The value of the BSS Id field is ff:ff:ff:ff:ff:ff, which is
recognized by the network protocol analyzer as being
"broadcast". The Fragment number and sequence number fields
are together set to 0x90C6.
</t>
<t>
The value of the Organization Code field in the
Logical-Link Control Header is set to 0x0, recognized as
"Encapsulated Ethernet". The value of the Type field is
0x86DD (hexadecimal 86DD, or otherwise #86DD), recognized
as "IPv6".
</t>
<t>
A Router Advertisement is periodically sent by the router to
multicast group address ff02::1. It is an icmp packet type
134. The IPv6 Neighbor Discovery's Router Advertisement
message contains an 8-bit field reserved for single-bit flags,
as described in <xref target="RFC4861"/>.
</t>
<t>
The IPv6 header contains the link local address of the router
(source) configured via EUI-64 algorithm, and destination
address set to ff02::1. Recent versions of network protocol
analyzers (e.g. Wireshark) provide additional informations for
an IP address, if a geolocalization database is present. In
this example, the geolocalization database is absent, and the
"GeoIP" information is set to unknown for both source and
destination addresses (although the IPv6 source and
destination addresses are set to useful values). This "GeoIP"
can be a useful information to look up the city, country, AS
number, and other information for an IP address.
</t>
<t>
The Ethernet Type field in the logical-link control header is
set to 0x86dd which indicates that the frame transports an
IPv6 packet. In the IEEE 802.11 data, the destination address
is 33:33:00:00:00:01 which is he corresponding multicast MAC
address. The BSS id is a broadcast address of
ff:ff:ff:ff:ff:ff. Due to the short link duration between
vehicles and the roadside infrastructure, there is no need in
IEEE 802.11p to wait for the completion of association and
authentication procedures before exchanging data. IEEE 802.11p
enabled nodes use the wildcard BSSID (a value of all 1s) and
may start communicating as soon as they arrive on the
communication channel.
════════════════════
Exercise 1 »
Output the lines of the records starting at the line containing "gray semicircle: moved 2 px right, 3 px down" and ending at the line containing "pink square: rotated 36 degrees clockwise", including both, but leave out the picture lines.
The passage and the records that come next are unrelated to each other.
════════════════════
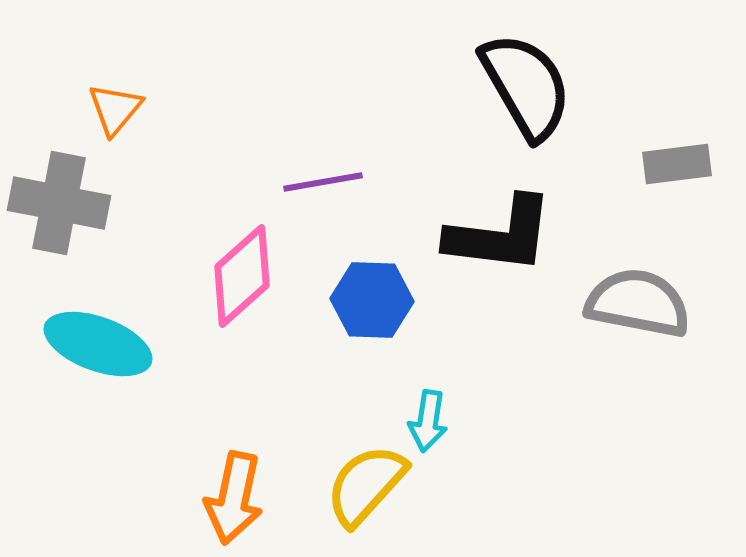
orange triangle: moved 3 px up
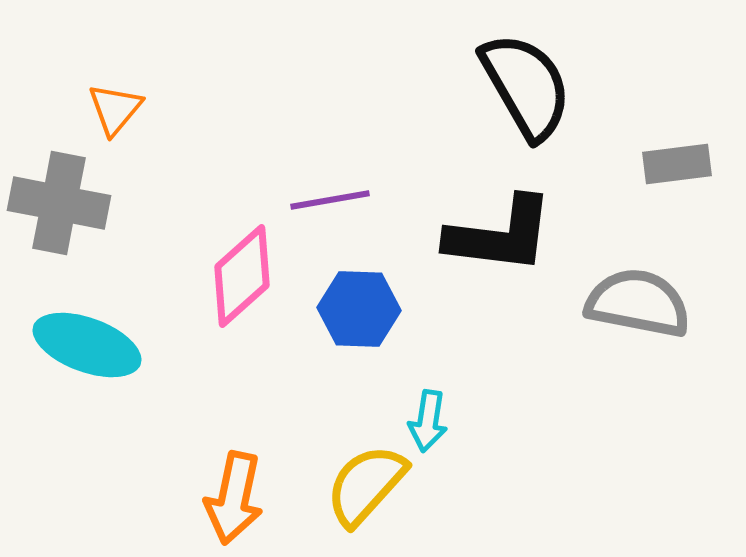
purple line: moved 7 px right, 18 px down
blue hexagon: moved 13 px left, 9 px down
cyan ellipse: moved 11 px left, 1 px down
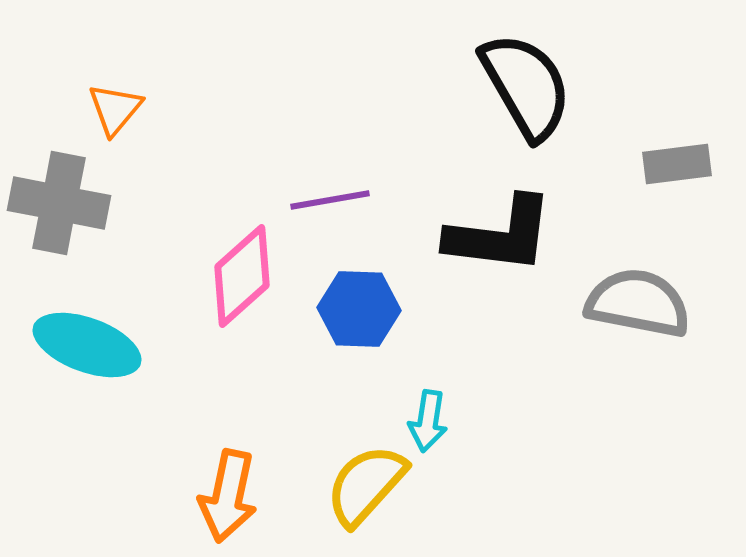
orange arrow: moved 6 px left, 2 px up
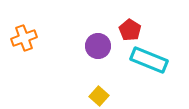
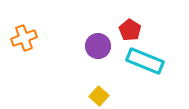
cyan rectangle: moved 4 px left, 1 px down
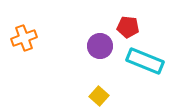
red pentagon: moved 2 px left, 3 px up; rotated 25 degrees counterclockwise
purple circle: moved 2 px right
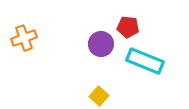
purple circle: moved 1 px right, 2 px up
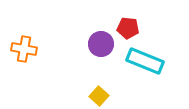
red pentagon: moved 1 px down
orange cross: moved 11 px down; rotated 30 degrees clockwise
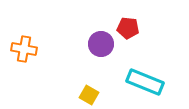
cyan rectangle: moved 21 px down
yellow square: moved 10 px left, 1 px up; rotated 12 degrees counterclockwise
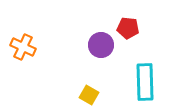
purple circle: moved 1 px down
orange cross: moved 1 px left, 2 px up; rotated 15 degrees clockwise
cyan rectangle: rotated 66 degrees clockwise
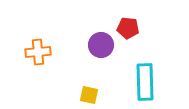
orange cross: moved 15 px right, 5 px down; rotated 30 degrees counterclockwise
yellow square: rotated 18 degrees counterclockwise
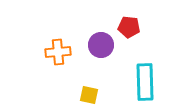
red pentagon: moved 1 px right, 1 px up
orange cross: moved 20 px right
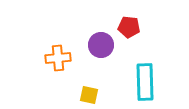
orange cross: moved 6 px down
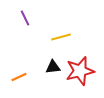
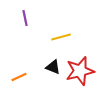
purple line: rotated 14 degrees clockwise
black triangle: rotated 28 degrees clockwise
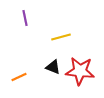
red star: rotated 20 degrees clockwise
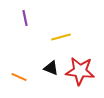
black triangle: moved 2 px left, 1 px down
orange line: rotated 49 degrees clockwise
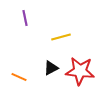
black triangle: rotated 49 degrees counterclockwise
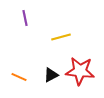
black triangle: moved 7 px down
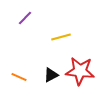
purple line: rotated 56 degrees clockwise
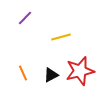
red star: rotated 20 degrees counterclockwise
orange line: moved 4 px right, 4 px up; rotated 42 degrees clockwise
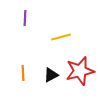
purple line: rotated 42 degrees counterclockwise
orange line: rotated 21 degrees clockwise
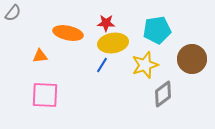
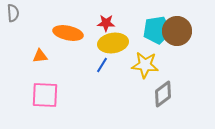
gray semicircle: rotated 42 degrees counterclockwise
brown circle: moved 15 px left, 28 px up
yellow star: rotated 24 degrees clockwise
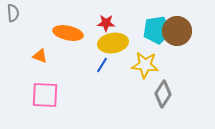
orange triangle: rotated 28 degrees clockwise
gray diamond: rotated 20 degrees counterclockwise
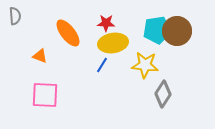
gray semicircle: moved 2 px right, 3 px down
orange ellipse: rotated 40 degrees clockwise
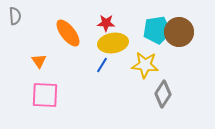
brown circle: moved 2 px right, 1 px down
orange triangle: moved 1 px left, 5 px down; rotated 35 degrees clockwise
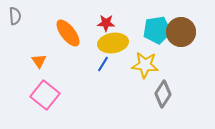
brown circle: moved 2 px right
blue line: moved 1 px right, 1 px up
pink square: rotated 36 degrees clockwise
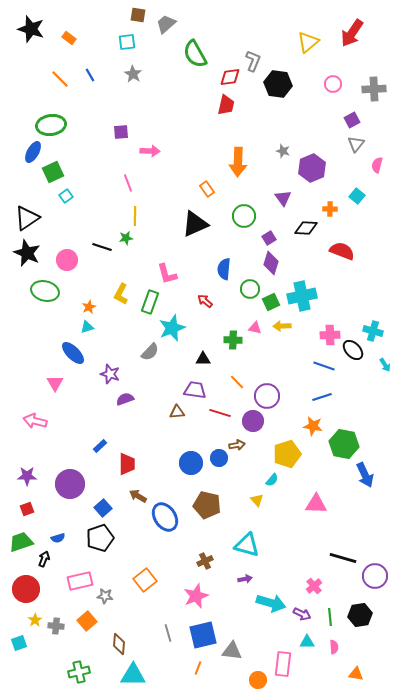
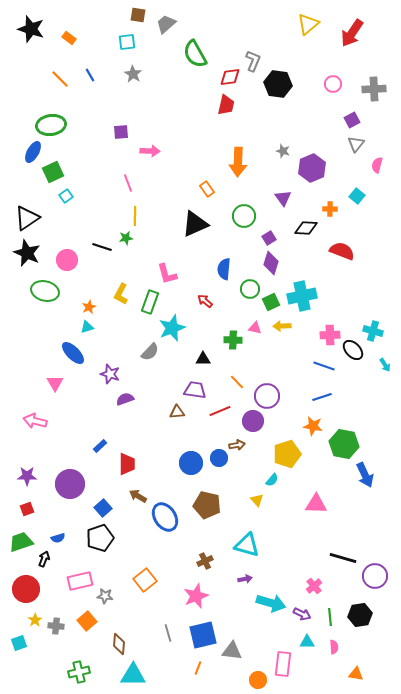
yellow triangle at (308, 42): moved 18 px up
red line at (220, 413): moved 2 px up; rotated 40 degrees counterclockwise
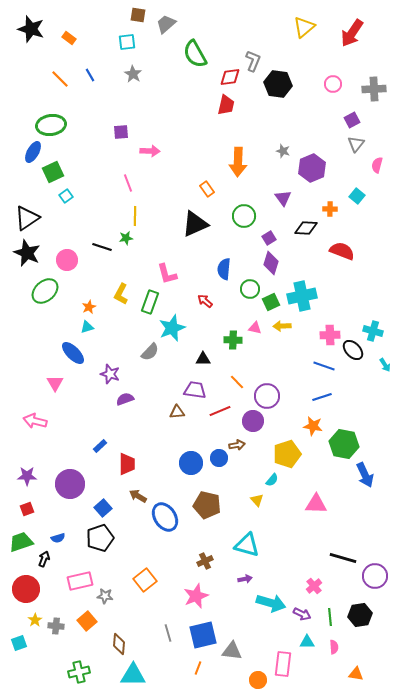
yellow triangle at (308, 24): moved 4 px left, 3 px down
green ellipse at (45, 291): rotated 56 degrees counterclockwise
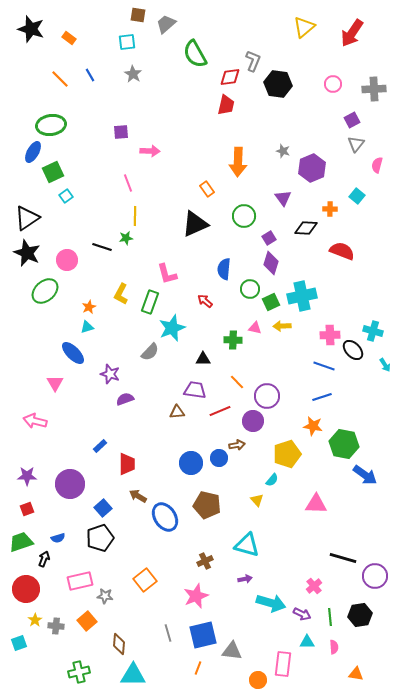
blue arrow at (365, 475): rotated 30 degrees counterclockwise
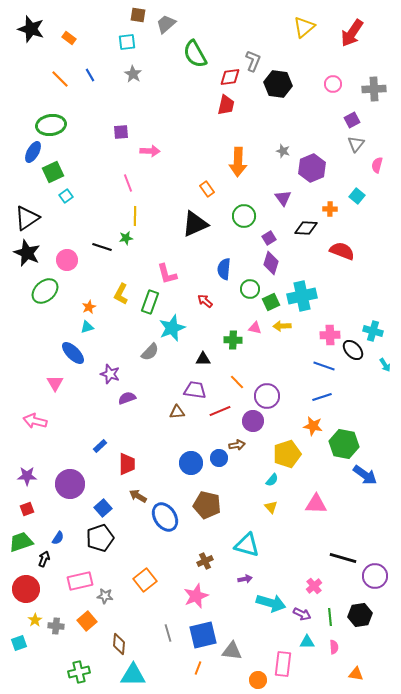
purple semicircle at (125, 399): moved 2 px right, 1 px up
yellow triangle at (257, 500): moved 14 px right, 7 px down
blue semicircle at (58, 538): rotated 40 degrees counterclockwise
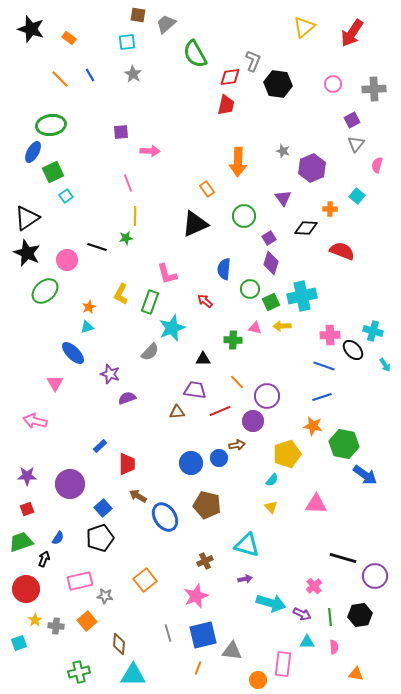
black line at (102, 247): moved 5 px left
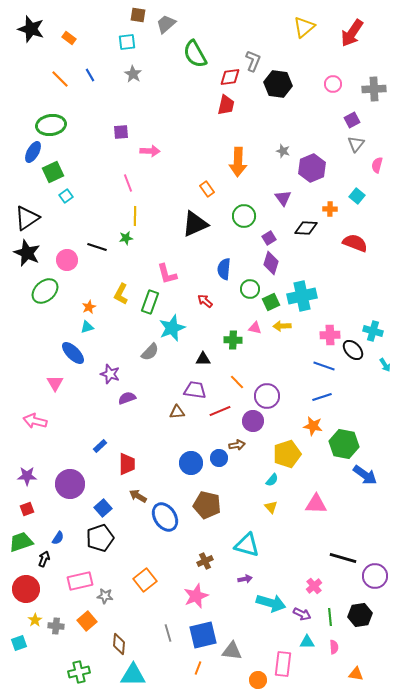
red semicircle at (342, 251): moved 13 px right, 8 px up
════════════════════
Exercise 2 »
In the passage, which multicast group address does the router periodically send a Router Advertisement to?

Exercise solution 1 »
gray semicircle: moved 2 px right, 3 px down
orange ellipse: rotated 40 degrees clockwise
brown circle: moved 2 px right, 1 px down
orange triangle: moved 1 px left, 5 px down; rotated 35 degrees clockwise
brown circle: moved 2 px right
blue line: moved 1 px right, 1 px up
pink square: rotated 36 degrees clockwise

Exercise solution 2 »
ff02::1